Der Physiker Sayantani Ghosh von der University of Chicago und seine Kollegen haben nun als erste gezeigt, dass Verschränkung keineswegs auf das Ghetto der Quanten beschränkt ist. Stattdessen sollten Forscher sie auch dann in Betracht ziehen, wenn sie die makroskopischen Eigenschaften eines Systems berechnen wollen.

Im klassischen Denken reicht es aus, zu wissen, welche Energiezustände ein System einnehmen kann und mit welcher Wahrscheinlichkeit das jeweils passiert. Daraus ergeben sich alle messbaren Größen mit mehr oder weniger Rechenaufwand von selbst, angefangen von der inneren Energie bis zur Entropie.

Auch die magnetische Suszeptibilität lässt sich so bestimmen. Hinter diesem zungenbrecherischen Begriff verbirgt sich die Fähigkeit eines Stoffes, sich auf ein von außen angelegtes magnetisches Feld einzustellen. Bei dem magnetischen Salz LiHo0,045Y0,955F4 etwa richten sich die Atome wie kleine Magneten nach dem Feld aus. Je tiefer dabei die Temperatur ist, umso weniger stören die chaotischen Wärmebewegungen, und umso größer ist die Suszeptibilität.

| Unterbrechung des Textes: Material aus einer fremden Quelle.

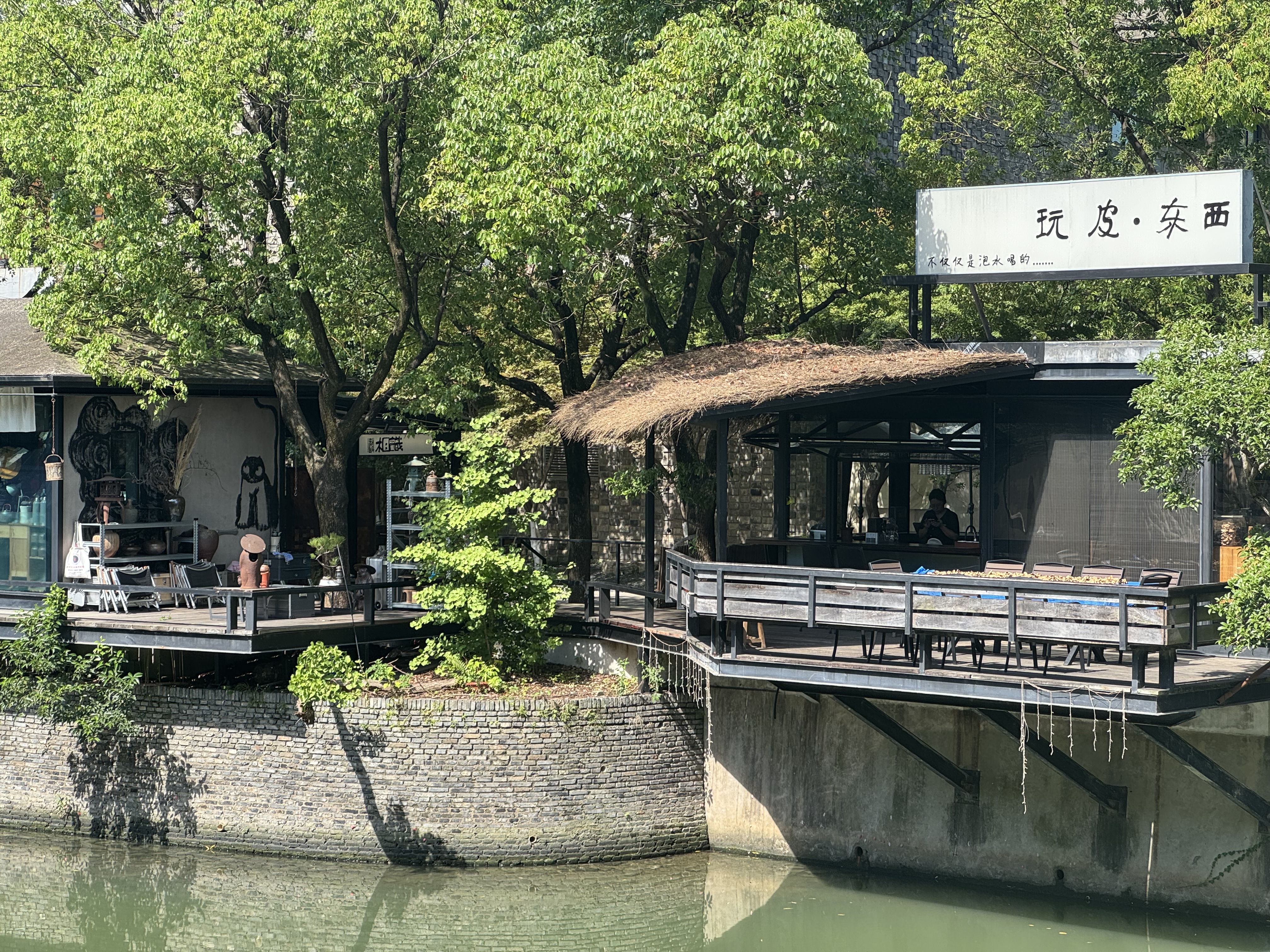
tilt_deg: -0.8
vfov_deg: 19.1
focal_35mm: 77
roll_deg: +0.1
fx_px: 2825
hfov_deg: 25.3
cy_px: 476
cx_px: 635
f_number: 2.8
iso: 25
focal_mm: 9
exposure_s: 1/252
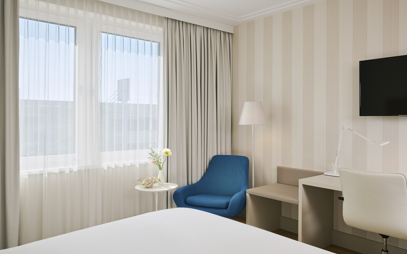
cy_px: 117
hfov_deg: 64.8
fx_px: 317
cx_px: 241
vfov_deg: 43.6
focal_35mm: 29
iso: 200
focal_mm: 23.5
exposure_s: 1/80
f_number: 9
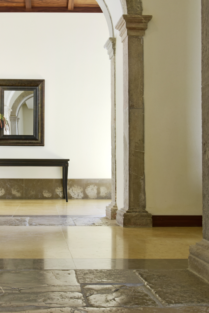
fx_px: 418
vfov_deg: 41.1
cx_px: 45
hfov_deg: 27.6
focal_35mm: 48
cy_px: 157
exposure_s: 1/2.5
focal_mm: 32
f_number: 18
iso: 500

Das Team um Ghosh hat diese Abhängigkeit der magnetischen Eigenschaften des Lithiumsalzes von der Temperatur ganz genau und im Bereich knapp über dem absoluten Nullpunkt gemessen. Die Auftragung ihrer experimentellen Daten zeigt bei wenigen Hundertstel und Zehntel Kelvin eine deutliche Abweichung von den theoretisch zu erwartenden Werten.

Irgend etwas stimmte also nicht mit dem klassischen Modell, offenbar fehlte ein Parameter, der die Versuche beeinflusste. Erst als die Wissenschaftler in ihren Berechnungen eine Verschränkung der magnetischen Momente der Atome erlaubten, lagen die theoretische Kurve und die Messwerte aufeinander. In weiteren Versuchen stellte sich heraus, dass die Suszeptibilität nicht etwa eine Art "Ausrutscher" ist, sondern auch andere Messgrößen, wie die Wärmekapazität, von der Verschränktheit der Probe beeinflusst werden.

"Aus wenigstens zwei Gründen ist diese Arbeit wichtig", schreibt der Physiker Vlatko Vedral vom Imperial College in London. "Zum einen reicht es nicht mehr aus, wenn Physiker nur das Energiespektrum eines Systems untersuchen, weil auch andere Größen - wie beispielsweise die Verschränkung in diesem Fall - erheblichen Einfluss auf das gesamte Verhalten des Systems haben können. Zum anderen kann selbst ein geringer Grad der Verschränkung deutliche Auswirkungen in der makroskopischen Welt haben" Vielleicht, so fügt er spekulierend an, hat sie ja auch beim Wunder des Lebens ihre Hände im Spiel.